Mean of $ \sum (X_i - \bar{X})^2$

If $X_1,...,X_n$ are iid, what is the mean of the following variable:?

$ \sum (X_i - \bar{X})^2$

I know the answer is $\sigma^2(n-1)$, but how is this calculated in general? If I expand, I get the variables squared, and that turns quite ugly. What's the trick here?


By expanding out the square, you can easily show that $$\sum_{i=1}^n(X_i-\bar X)^2=\sum_{i=1}^nX_i^2-n\bar X^2,$$ using the fact that $\sum_{i=1}^n(X_i)=n\bar X.$

So we need to calculate $$\mathop{\mathbb{E}}\left[\sum_{i=1}^nX_i^2\right]+\mathop{\mathbb{E}}\left[n\bar X^2\right].$$

The first term, by the iid condition, is equal to $n\mathop{\mathbb{E}}\left[X_i^2\right].$ Now note that $\mathop{\text{Var}}(X_i)=\mathop{\mathbb{E}}\left[X_i^2\right]-\mu^2,$ so $\mathop{\mathbb{E}}\left[X_i^2\right]=\sigma^2+\mu^2.$

Now let $Y=\bar X.$ Then $$ \begin{align*} \mathop{\mathbb{E}}\left[Y^2\right] &=\mathop{\text{Var}}(Y)+(\mathop{\mathbb{E}}\left[Y\right])^2\\ &=\mathop{\text{Var}}\left(\frac{1}{n}\sum_{i=1}^{n}X_i\right)+\mu^2\\ &=\frac{1}{n^2}\mathop{\text{Var}}\left(\sum X_i\right)+\mu^2\\ &=\frac{1}{n^2}n\sigma^2+\mu^2\\ &=\frac{\sigma^2}{n}+\mu^2. \end{align*} $$

So the whole expectation becomes $n(\sigma^2+\mu^2)-n(\sigma^2/n+\mu^2)=n\sigma^2-\sigma^2$ as required.

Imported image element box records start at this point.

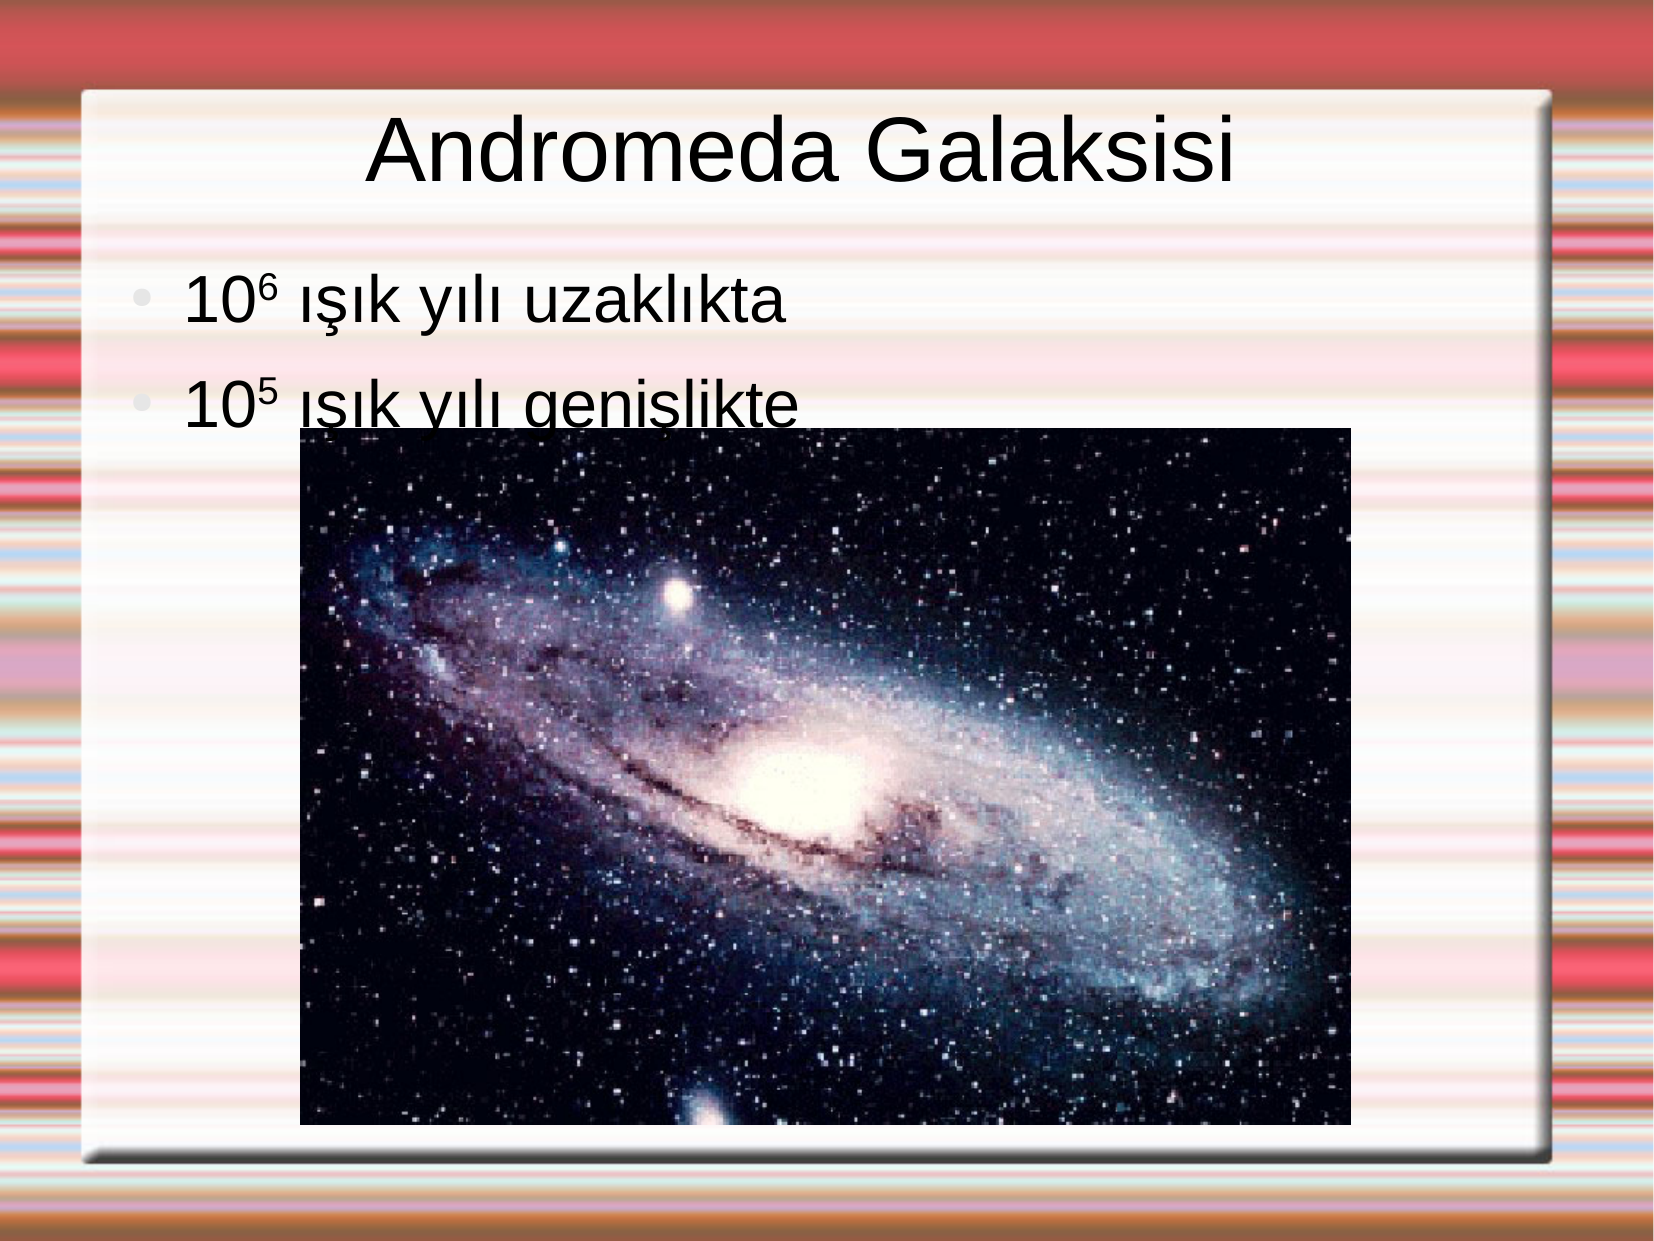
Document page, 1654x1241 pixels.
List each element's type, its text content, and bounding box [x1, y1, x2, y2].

picture [0, 0, 1654, 1241]
list 106 ışık yılı uzaklıkta 105 ışık yılı genişlikte [112, 262, 1561, 1118]
title Andromeda Galaksisi [121, 46, 1534, 254]
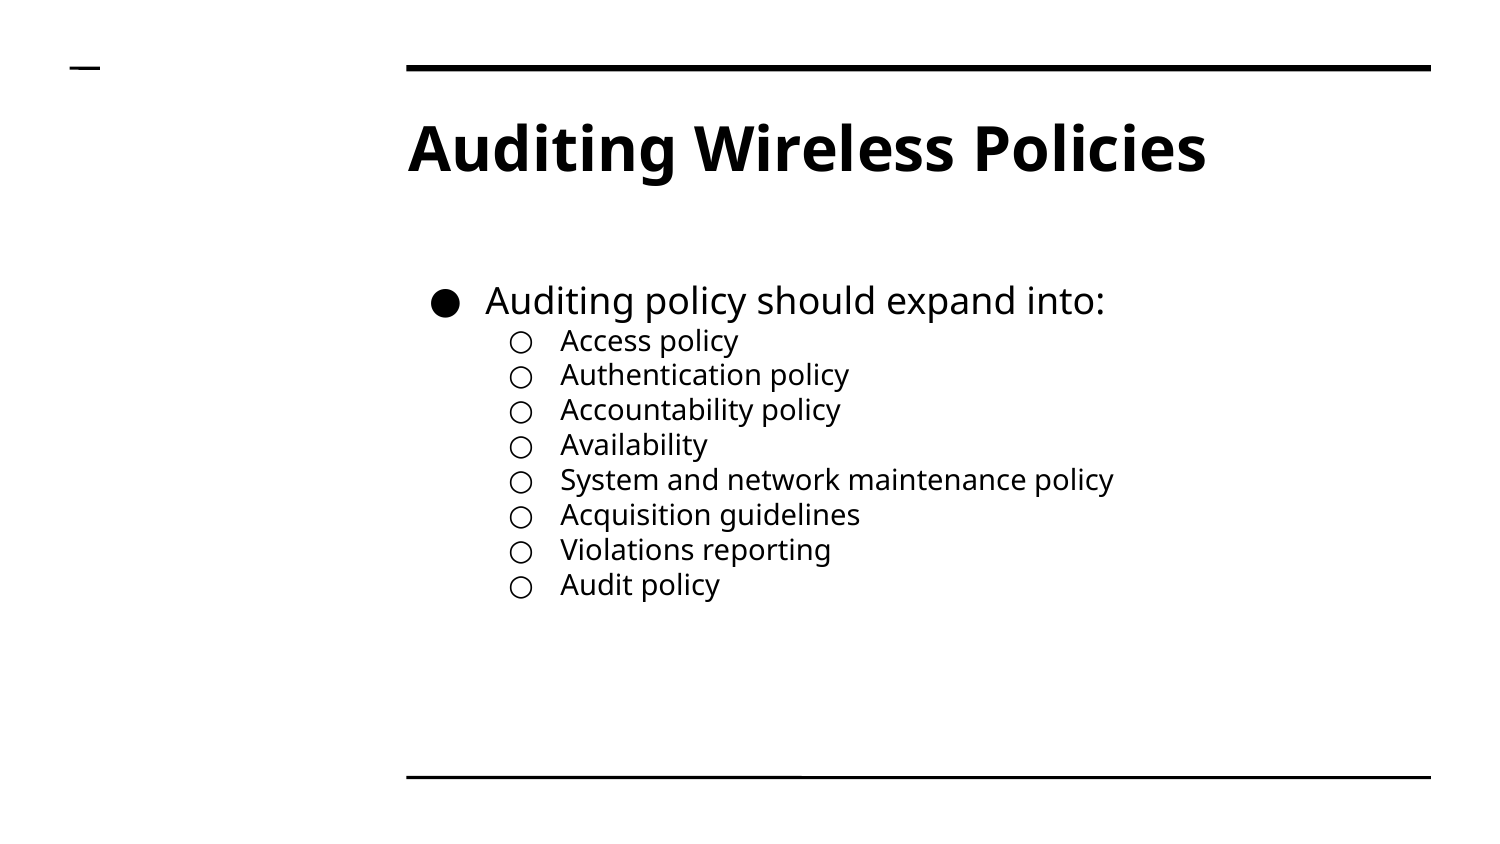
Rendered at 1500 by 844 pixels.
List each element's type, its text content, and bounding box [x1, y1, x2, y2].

list Auditing policy should expand into: Access policy Authentication policy Accountability policy Availability System and network maintenance policy Acquisition guidelines Violations reporting Audit policy [395, 261, 1433, 755]
title Auditing Wireless Policies [393, 94, 1431, 199]
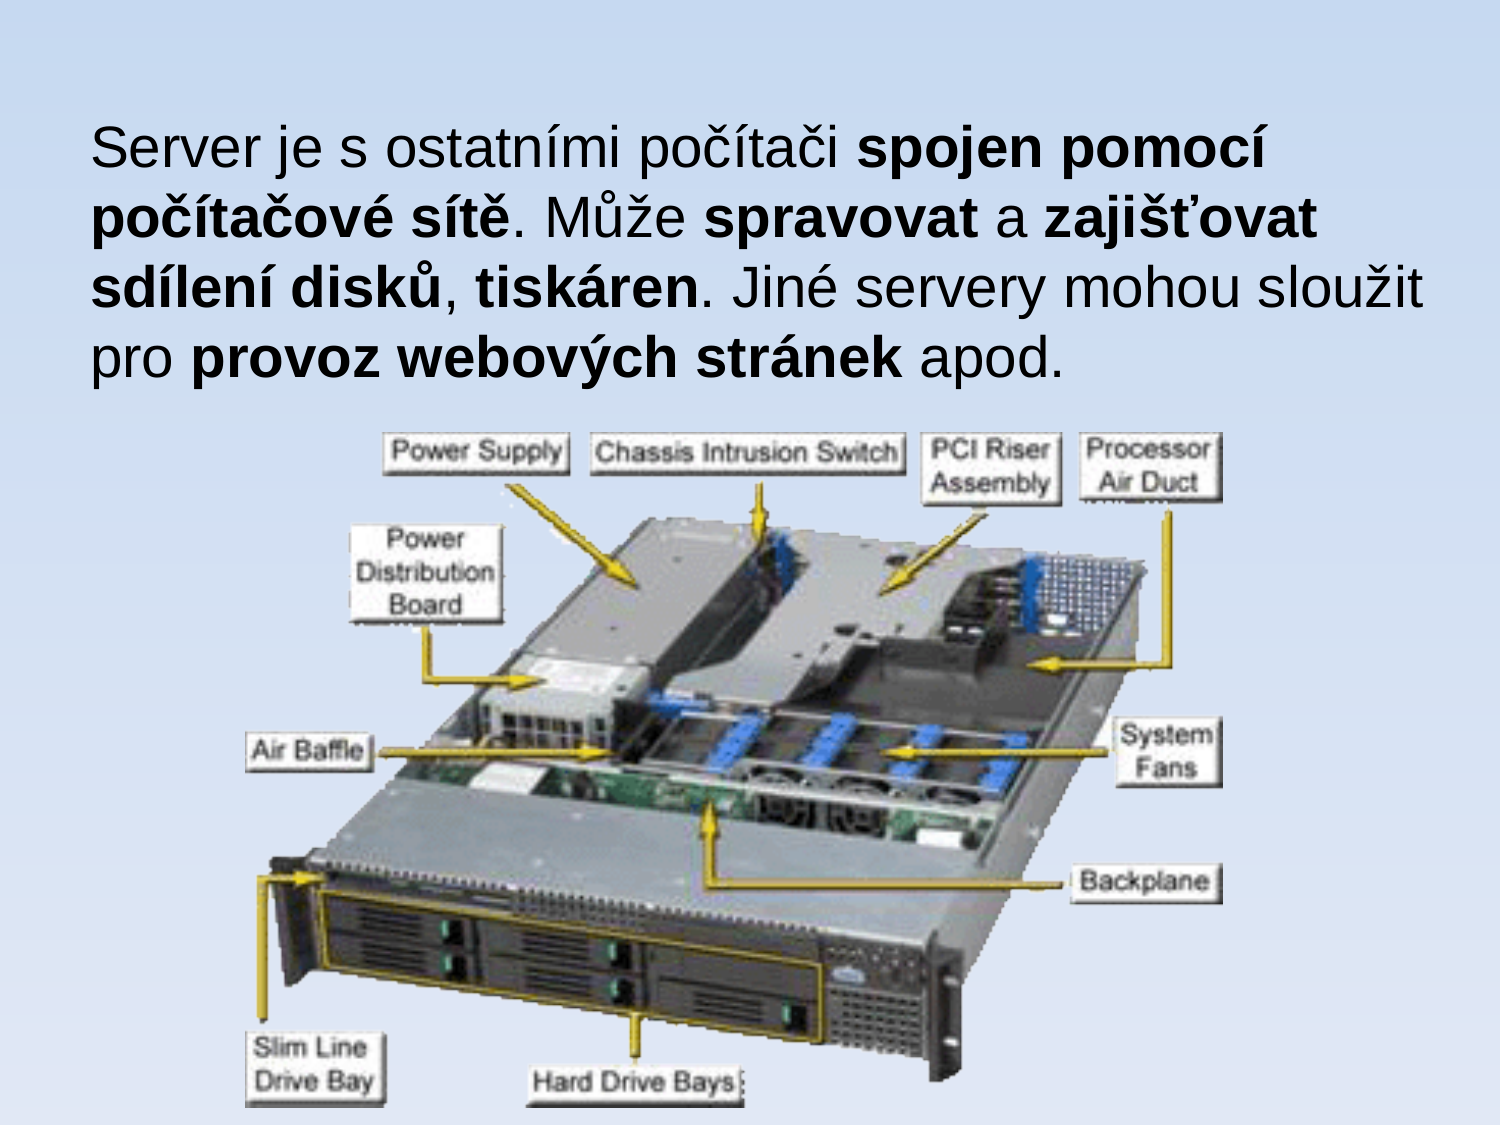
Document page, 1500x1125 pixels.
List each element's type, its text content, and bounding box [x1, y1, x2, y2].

picture [245, 432, 1223, 1108]
list Server je s ostatními počítači spojen pomocí počítačové sítě. Může spravovat a zajišťovat sdílení disků, tiskáren. Jiné servery mohou sloužit pro provoz webových stránek apod. [75, 101, 1500, 551]
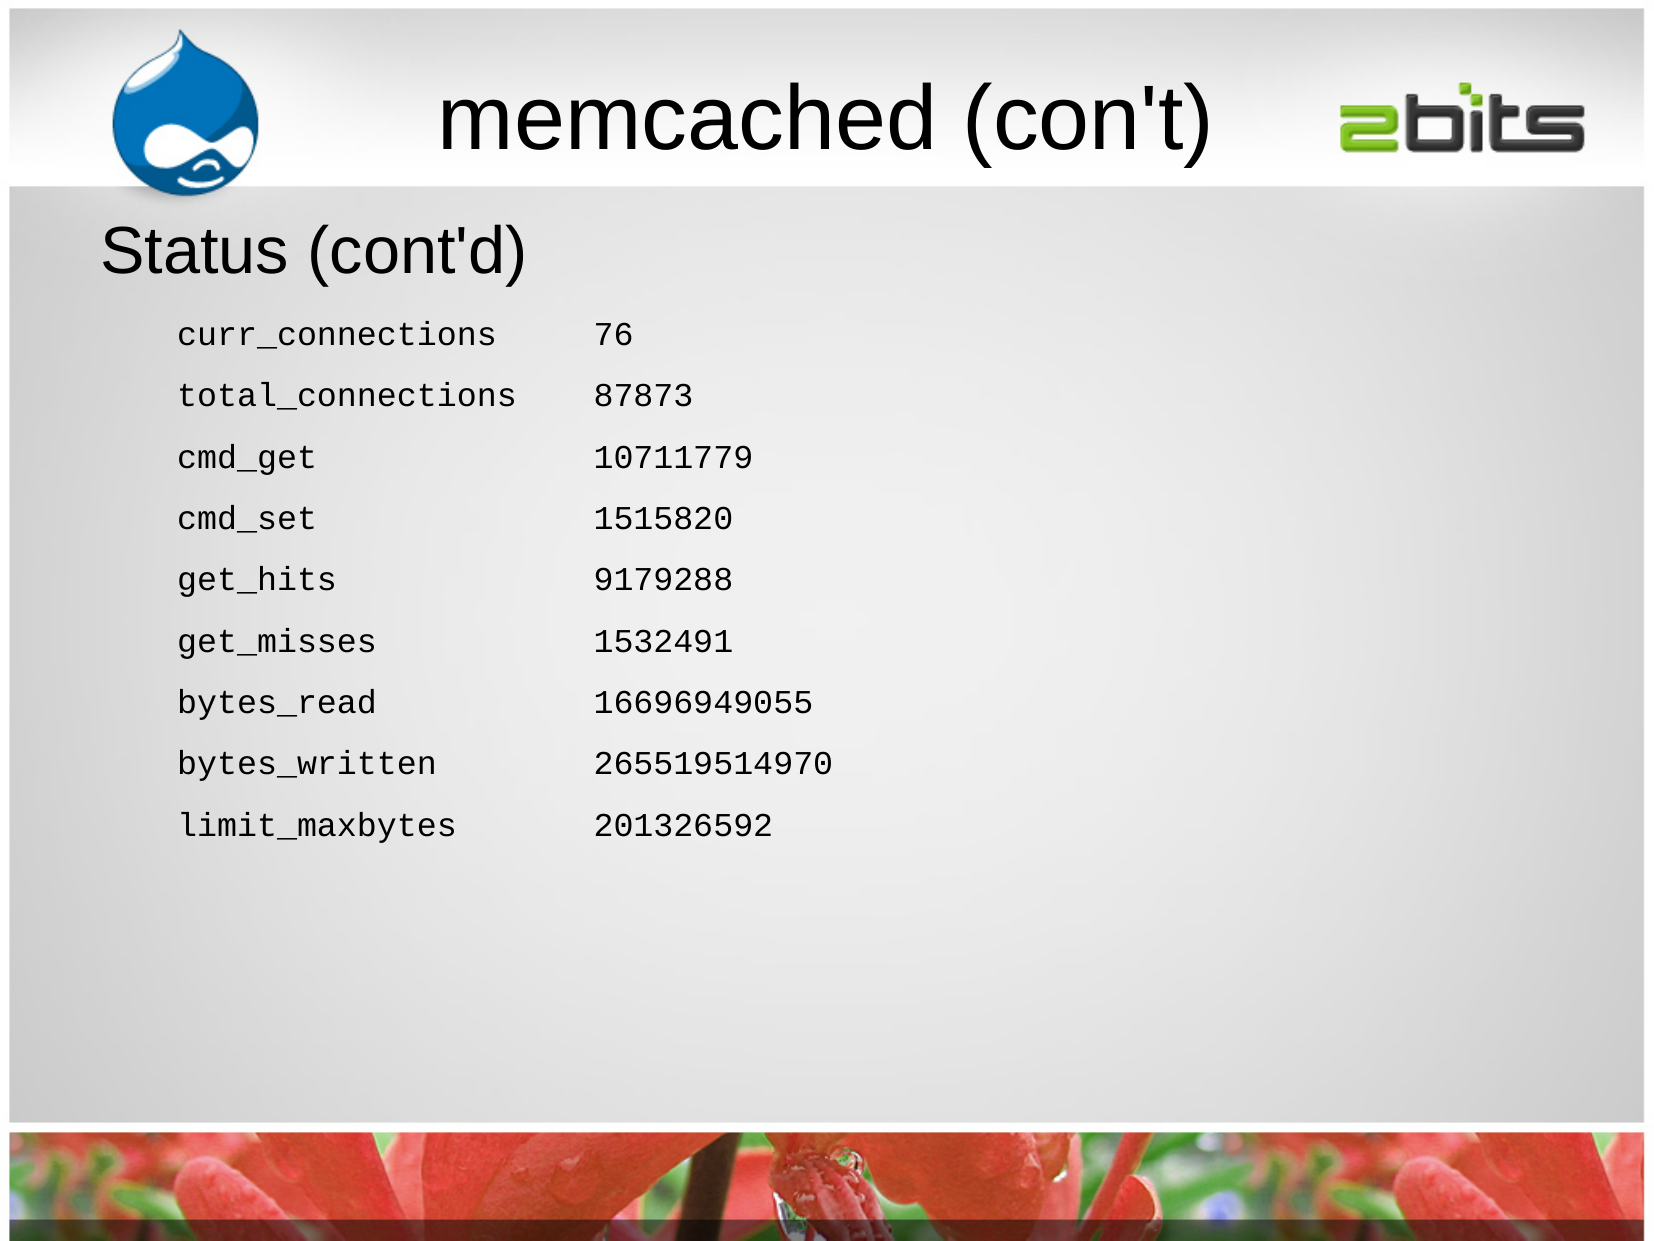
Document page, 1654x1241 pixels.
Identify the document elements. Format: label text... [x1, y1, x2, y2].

picture [0, 0, 1654, 1241]
list Status (cont'd) curr_connections 76 total_connections 87873 cmd_get 10711779 cmd_set 1515820 get_hits 9179288 get_misses 1532491 bytes_read 16696949055 bytes_written 265519514970 limit_maxbytes 201326592 [82, 213, 1571, 1018]
title memcached (con't) [82, 21, 1571, 213]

We have that \begin{align*} \sum_{i=1}^n(X_i-\bar X)^2 &=\sum_{i=1}^n(X_i^2-2X_i\bar X+\bar X^2)\\ &=\sum_{i=1}^nX_i^2-2\sum_{i=1}^nX_i\bar X+\sum_{i=1}^n\bar X^2\\ &=\sum_{i=1}^nX_i^2-n\bar X^2. \end{align*} Let us denote $\operatorname EX_1^2=\sigma^2$. Using the independence and identical distributions, $$ \operatorname E\biggl[\sum_{i=1}^nX_i^2\biggr]=n\sigma^2 $$ and $$ \operatorname E\biggl[\frac1n\sum_{i=1}^nX_i\biggr]^2=\frac1{n^2}\operatorname E\biggl[\sum_{i=1}^nX_i\biggr]^2=\frac n{n^2}\operatorname EX_1^2=\frac{\sigma^2}n. $$ Hence, $$ \operatorname E\biggl[\sum_{i=1}^n(X_i-\bar X)^2\biggr]=n\sigma^2-n\cdot\frac{\sigma^2}n=(n-1)\sigma^2. $$

Let us observe that there is no loss of generality by assuming that $\operatorname EX_1=0$ since $$ \sum_{i=1}^n(X_i-\bar X)^2=\sum_{i=1}^n(X_i-\operatorname EX_1+\operatorname EX_1-\bar X)^2=\sum_{i=1}^n\biggl[(X_i-\operatorname EX_1)-\frac1n\sum_{i=1}^n(X_i-\operatorname EX_1)\biggr]^2. $$ Then we can denote $Y_i=X_i-\operatorname EX_1$ for $1\le i\le n$ and investigate $\sum_{i=1}^n(Y_i-\bar Y)^2$.